Not sure if you still need to answer your question: "Why Prom. 5 starts again on 2011/02/15? In the first data set it ends on 2011/02/15...", but my answer would be that after Prom 6 expires on the 14th, Prom 5 is the most recently added active promotion and for that reason I need to use that one.

Not sure if you saw the sql I posted, but I am assuming that we have hit a dead end and that I should proceed with the night run approach?

Many thanks for your interest and help

Kind regards

Paul

rbecher
MVP
MVP

Hi Paul,

I do understand your problem but have no quick QV solution yet. Maybe: join out all days, then loop over grouping by date, getting max Promotion per day. Then aggregate StartDate and EndDate by Promotion to build the splitted segments. But, this would be some more lines of code.. 😉 Also, could be an performance issue on a high row count.

Btw., I'm not sure if your SQL code covers all possible overlapping situations, especially if high overlapping and segmentation occurs...

- Ralf

Astrato.io Head of R&D
Not applicable
Author

Hi Ralph

We have written some QV code on this side, similar to your description above, but the performance is just not acceptable, resulting in the model only handling information for 9 months or less. Not good enough....

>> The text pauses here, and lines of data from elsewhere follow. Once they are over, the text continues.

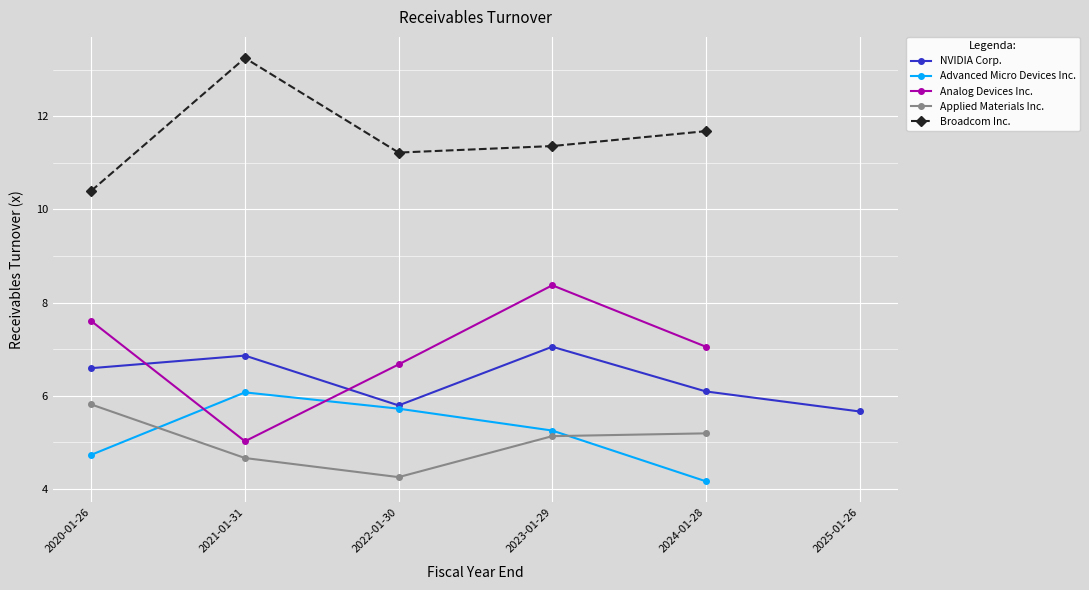

What is the total value across all series at 2022-01-30?

33.6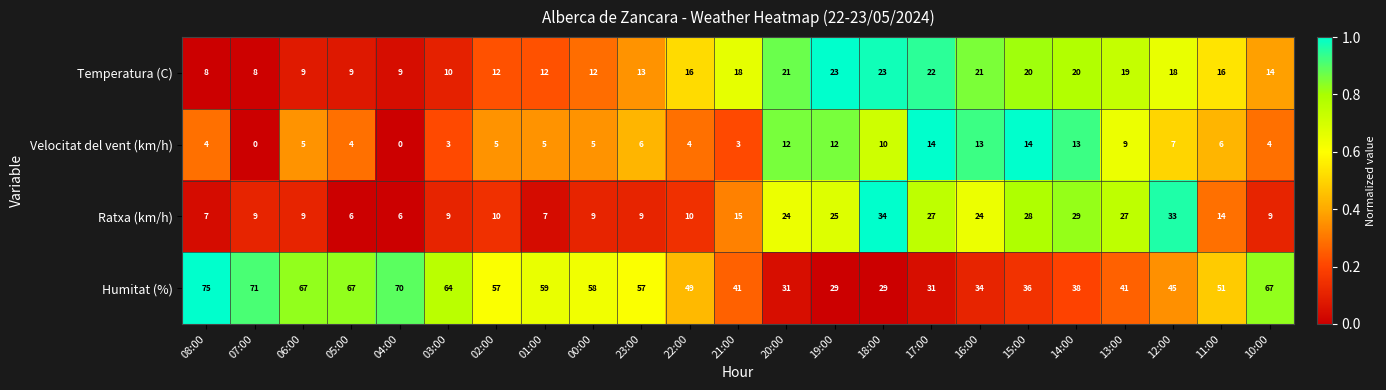

What is the sum of all Humitat (%) values?

1167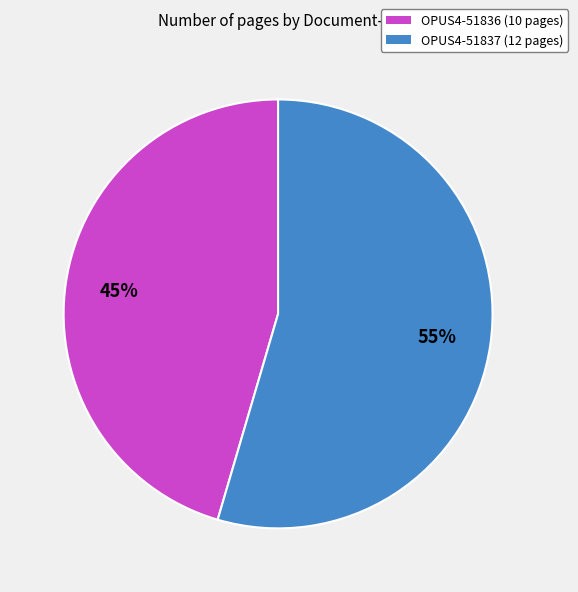

Rank the categories by value from lowest to highest.

OPUS4-51836, OPUS4-51837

//Determine all promotions

"TPromotions":

select a.IdNumber,

convert(Date,StartDate) as PromoFromDate,

convert(Date,EndDate) as PromoToDate,

a.PromID

from RCI_MAIN.dbo.PROM2_MEMBER        a,

RCI_MAIN.dbo.PROMOTIONS2         b,

RCI_MAIN.dbo.PROM2_CONTACT_TYPES c  

where b.StartDate             is not null

and b.EndDate               is not null

and b.ContactTypeCD             != 'OUTBPHONE'

and a.PromID                     = b.PromID

and b.ContactTypeCD              = c.ContactTypeCD

and ISNULL(a.IdNumber,SPACE(0)) != SPACE(0)

and ControlGroupYN               = 'N'

and StartDate                   >= dateadd(MM,-11,getdate())

order by 1, 2 desc, 4 desc;

"DistinctMemberBase":

load distinct IdNumber as IdNumber

resident TPromotions;

// The below would of course have to be a date could create a year of dates..

TTimePeriods:

select CONVERT(date,CalendarDate) as TimePeriod

from RCI_DW.dbo.DimCalendar

where CalendarID between convert(varchar(10),dateadd(MM,-11,getdate()),112) and convert(varchar(10),getdate(),112);

join

load IdNumber

resident DistinctMemberBase;

join (TTimePeriods)

intervalmatch (TimePeriod, IdNumber)

load PromoFromDate,

PromoToDate,

IdNumber

resident TPromotions;

drop table DistinctMemberBase;

// Now we create 1 table

join (TPromotions)

load *

resident TTimePeriods;

// Now take the Max Promo

"PreRS":

load max(PromID) as MaxPromID,

IdNumber as FinalIdNumber,

TimePeriod as TP

resident TPromotions

Group by IdNumber,TimePeriod;

drop table TTimePeriods;

drop table TPromotions;